The government filed a last-minute appeal of judge Susan Illston’s ruling that some evidence would not be admitted to Barry Bonds’ perjury and obstruction of justice trial which was set for Mar. 2. According to ESPN legal expert, Lester Munson, the appeal could delay the trial over a year and a half.

The Administrative Office (AO) of the federal courts, which is the Elias Sports Bureau of the court system, says that the median time to complete an appeal in the U.S. Circuit Court of Appeals for the 9th Circuit — where the Bonds case appeal will be argued and decided — is 19.4 months.

Among the evidence that Illston ruled inadmissible were lab results of tests done though BALCO, doping ledgers and doping calendars believed to be made by Bonds former trainer, Greg Anderson. Anderson has maintained he will not testify.

Without Anderson, Illston ruled that the government would be relying on hearsay to establish that urine and blood samples said to be Bonds’ actually were his. And so, with no one to affirm directly the samples came from Bonds, Illston ruled there is no proof that the results of the tests or entries in doping ledgers actually refer to the ballplayer.
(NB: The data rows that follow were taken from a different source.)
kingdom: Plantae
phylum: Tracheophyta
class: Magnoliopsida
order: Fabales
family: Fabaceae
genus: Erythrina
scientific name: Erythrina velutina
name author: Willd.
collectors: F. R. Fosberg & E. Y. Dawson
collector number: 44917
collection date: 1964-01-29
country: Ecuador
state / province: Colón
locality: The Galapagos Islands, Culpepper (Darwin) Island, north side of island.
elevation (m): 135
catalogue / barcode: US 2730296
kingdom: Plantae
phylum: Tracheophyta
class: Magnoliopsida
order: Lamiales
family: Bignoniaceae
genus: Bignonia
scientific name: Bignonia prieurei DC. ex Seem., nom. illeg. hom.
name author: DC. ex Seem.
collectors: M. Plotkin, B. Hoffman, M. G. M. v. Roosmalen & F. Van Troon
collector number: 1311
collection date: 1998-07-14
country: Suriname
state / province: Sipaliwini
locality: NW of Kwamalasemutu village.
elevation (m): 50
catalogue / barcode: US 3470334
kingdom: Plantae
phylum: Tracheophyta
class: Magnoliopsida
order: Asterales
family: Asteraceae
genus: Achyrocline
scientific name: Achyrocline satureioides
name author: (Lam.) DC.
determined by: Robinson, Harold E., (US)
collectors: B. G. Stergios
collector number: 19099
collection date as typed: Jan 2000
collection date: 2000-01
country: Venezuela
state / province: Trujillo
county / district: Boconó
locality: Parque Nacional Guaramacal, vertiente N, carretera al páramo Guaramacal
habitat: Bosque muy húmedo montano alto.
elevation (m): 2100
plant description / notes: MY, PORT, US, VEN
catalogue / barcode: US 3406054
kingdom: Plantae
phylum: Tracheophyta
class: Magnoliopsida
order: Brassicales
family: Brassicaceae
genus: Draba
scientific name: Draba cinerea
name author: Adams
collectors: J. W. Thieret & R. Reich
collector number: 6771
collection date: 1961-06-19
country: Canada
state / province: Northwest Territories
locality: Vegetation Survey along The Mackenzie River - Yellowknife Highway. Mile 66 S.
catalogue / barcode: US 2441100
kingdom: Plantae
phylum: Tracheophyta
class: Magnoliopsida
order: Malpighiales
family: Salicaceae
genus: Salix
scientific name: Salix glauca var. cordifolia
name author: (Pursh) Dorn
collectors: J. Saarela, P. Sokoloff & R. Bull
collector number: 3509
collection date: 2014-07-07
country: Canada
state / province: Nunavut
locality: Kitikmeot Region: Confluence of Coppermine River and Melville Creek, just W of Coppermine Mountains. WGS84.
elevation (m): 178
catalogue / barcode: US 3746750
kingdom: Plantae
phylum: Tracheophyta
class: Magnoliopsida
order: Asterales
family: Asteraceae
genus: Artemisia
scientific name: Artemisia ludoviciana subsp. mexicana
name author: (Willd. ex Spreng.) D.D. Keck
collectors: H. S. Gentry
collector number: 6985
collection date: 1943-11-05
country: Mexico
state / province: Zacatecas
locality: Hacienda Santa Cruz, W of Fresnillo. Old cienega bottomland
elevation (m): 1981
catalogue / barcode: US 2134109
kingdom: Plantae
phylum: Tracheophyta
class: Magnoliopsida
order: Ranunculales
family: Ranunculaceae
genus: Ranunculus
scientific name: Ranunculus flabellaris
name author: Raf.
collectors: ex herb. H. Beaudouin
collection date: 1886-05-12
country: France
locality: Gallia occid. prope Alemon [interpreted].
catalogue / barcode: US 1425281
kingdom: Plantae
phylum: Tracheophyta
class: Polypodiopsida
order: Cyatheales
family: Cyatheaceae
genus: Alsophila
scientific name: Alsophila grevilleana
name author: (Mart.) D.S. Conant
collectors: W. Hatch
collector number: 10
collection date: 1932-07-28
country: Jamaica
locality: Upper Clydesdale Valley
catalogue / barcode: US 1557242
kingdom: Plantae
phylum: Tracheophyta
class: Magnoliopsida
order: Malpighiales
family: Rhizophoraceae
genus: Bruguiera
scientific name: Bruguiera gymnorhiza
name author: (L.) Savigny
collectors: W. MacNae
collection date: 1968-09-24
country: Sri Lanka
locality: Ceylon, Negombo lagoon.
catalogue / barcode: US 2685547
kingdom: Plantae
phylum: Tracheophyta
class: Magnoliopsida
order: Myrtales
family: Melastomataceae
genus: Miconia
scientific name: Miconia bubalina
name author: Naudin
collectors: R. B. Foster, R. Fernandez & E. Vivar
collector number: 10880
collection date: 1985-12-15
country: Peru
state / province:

Illston also ruled inadmissible doping calendars believed to be made by Anderson for Bonds, as well as calendars for other ballplayers and athletes.

Munson, a lawyer and senor writer at ESPN, believes the government has a good chance of winning the appeal.

The prosecutors offered clever and creative arguments for the use of their evidence. The major obstacle, of course, was personal trainer Greg Anderson’s refusal to testify against Bonds. If he had agreed to testify, the use of the evidence would have been simple and routine. But without Anderson’s testimony, the prosecution had problems in meeting the requirements of the rules that govern evidence in federal courts. Relying on a series of rules that allow evidence to be presented even though it is hearsay, the prosecutors seemed to have met the legal requirement for use of the evidence. Illston, however, disagreed. Was she correct? The higher court will decide, but it looks good for the prosecutors.

Shysterball’s Craig Calcaterra, another lawyer and baseball writer, respectfully disagrees.

The prosecutors’ arguments for admitting the test results and other BALCO records were that they were business records, that they fell under the co-conspirator exception to the hearsay rule, or, most forcefully, that they were subject to the residual hearsay exception. I won’t bore the non-lawyers with a full analysis of this, but I’ve read the briefs, and none of those arguments, especially the residual exception argument, were remotely convincing. Basically, they argued that the records, though hearsay, should be admitted because, well gosh darn it, they’re really good evidence that we want in this case. In light of these weak arguments, and in light of no one who can authenticate and speak about these documents with first hand knowledge, no, I do not agree that “it looks good for the prosecutors.” And that’s before we get into the political/philosophical predispositions of the 9th Circuit Court of Appeals, which favor Mr. Bonds.

The government must submit its opening brief on June 1, Bonds must respond by July 1, after which the government can submit a rebuttal by July 15. After that, the court could rule on the appeal, or request oral arguments. The deadlines could be delayed if either side requests more time to complete their arguments.